Using a population-based cohort, the authors of a recent study from Iceland performed a prospective study, collecting data on 96 individuals with drug-induced liver injury (DILI) from 2010-2011 (Gastroenterol 2013; 144: 1419-25 & editorial 1335-36). This study benefitted from a centralized medical care system with about 250,000 adults. Patients with acetaminophen toxicity were excluded.
- DILI occurred in 19 cases per 100,000 persons per year. This is higher than previous DILI estimates in other populations and may be due to identifying more subclinical cases.
- DILI increased markedly with age from 9 per 100,000 among 15-29 year olds to 41 per 100,000 among those >70; however, this paralleled the increase use of medications.

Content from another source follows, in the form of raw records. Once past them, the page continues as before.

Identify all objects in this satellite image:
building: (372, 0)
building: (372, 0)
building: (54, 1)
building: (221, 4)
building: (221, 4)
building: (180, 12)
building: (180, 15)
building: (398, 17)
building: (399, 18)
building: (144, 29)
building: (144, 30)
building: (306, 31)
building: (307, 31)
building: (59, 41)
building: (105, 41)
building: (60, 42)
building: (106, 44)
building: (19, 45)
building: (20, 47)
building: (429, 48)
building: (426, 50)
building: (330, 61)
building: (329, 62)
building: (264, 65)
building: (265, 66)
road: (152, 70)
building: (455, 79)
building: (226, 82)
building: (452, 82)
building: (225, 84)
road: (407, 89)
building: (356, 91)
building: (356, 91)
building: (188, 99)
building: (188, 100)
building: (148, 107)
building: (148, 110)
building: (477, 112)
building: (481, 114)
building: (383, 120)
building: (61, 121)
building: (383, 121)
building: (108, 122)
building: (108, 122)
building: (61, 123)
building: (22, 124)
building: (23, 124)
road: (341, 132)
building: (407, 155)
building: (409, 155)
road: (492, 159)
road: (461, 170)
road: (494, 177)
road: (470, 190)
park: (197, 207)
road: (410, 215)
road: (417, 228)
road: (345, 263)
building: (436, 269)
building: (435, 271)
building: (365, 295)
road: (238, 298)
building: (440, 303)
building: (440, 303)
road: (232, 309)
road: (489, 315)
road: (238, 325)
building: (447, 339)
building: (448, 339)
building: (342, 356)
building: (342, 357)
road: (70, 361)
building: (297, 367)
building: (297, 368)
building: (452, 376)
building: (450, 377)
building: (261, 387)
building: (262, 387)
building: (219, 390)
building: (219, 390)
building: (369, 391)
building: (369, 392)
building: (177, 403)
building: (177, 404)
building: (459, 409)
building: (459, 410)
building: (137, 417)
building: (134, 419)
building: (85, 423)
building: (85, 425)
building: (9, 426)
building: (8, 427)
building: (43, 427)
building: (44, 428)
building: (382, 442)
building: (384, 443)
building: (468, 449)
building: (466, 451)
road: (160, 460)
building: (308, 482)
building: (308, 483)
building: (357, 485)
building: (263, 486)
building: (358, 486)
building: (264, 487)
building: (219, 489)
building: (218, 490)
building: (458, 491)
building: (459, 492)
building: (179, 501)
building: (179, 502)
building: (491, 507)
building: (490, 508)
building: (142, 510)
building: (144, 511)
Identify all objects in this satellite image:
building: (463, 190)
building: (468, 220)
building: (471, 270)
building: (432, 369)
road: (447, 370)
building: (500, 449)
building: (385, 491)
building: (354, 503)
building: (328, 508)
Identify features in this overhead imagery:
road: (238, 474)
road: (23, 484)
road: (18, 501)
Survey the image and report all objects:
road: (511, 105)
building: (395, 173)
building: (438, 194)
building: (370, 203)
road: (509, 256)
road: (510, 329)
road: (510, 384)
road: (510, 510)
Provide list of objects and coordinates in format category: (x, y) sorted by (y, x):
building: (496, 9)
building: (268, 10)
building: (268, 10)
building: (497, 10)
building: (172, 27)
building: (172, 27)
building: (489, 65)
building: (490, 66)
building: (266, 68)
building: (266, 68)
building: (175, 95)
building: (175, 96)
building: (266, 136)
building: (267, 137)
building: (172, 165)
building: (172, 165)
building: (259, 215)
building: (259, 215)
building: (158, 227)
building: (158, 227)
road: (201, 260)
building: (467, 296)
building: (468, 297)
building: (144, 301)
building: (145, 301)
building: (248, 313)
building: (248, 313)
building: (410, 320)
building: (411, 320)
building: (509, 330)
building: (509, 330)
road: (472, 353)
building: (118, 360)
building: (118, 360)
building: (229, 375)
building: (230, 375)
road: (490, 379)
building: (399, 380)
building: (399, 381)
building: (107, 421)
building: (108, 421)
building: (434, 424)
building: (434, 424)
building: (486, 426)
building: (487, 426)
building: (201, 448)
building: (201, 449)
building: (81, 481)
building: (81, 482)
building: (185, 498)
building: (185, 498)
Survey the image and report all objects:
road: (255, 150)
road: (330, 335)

- Eight drugs were implicated in more than 1 case with subsequent risk estimates:
- Augmentin 1 per 2350 users
- Azathioprine 1 per 133 (mostly anicteric cases)
- Infliximab 1 per 148
- Nitrofurantoin 1 per 1369
- Isotretinoin 1 per 732
- Atorvastatin 1 per 3693
- Diclofenac 1 per 9148
- Doxycycline 1 per 16,339
Some commonly implicated drugs did not show up on the list: fluoroquinolones, macrolide antibiotics, minocycline, valproic acid, and cancer chemotherapeutic agents (except one case due to imatinib). The editorialist notes that these agents are not commonly used in Iceland. Also, 16% of cases were due to herbals and dietary supplements.
Consequences of DILI: 27% developed jaundice, 12% required hospitalization, and 1 patient died. The median time for liver tests to normalize in those that recovered was 64 days.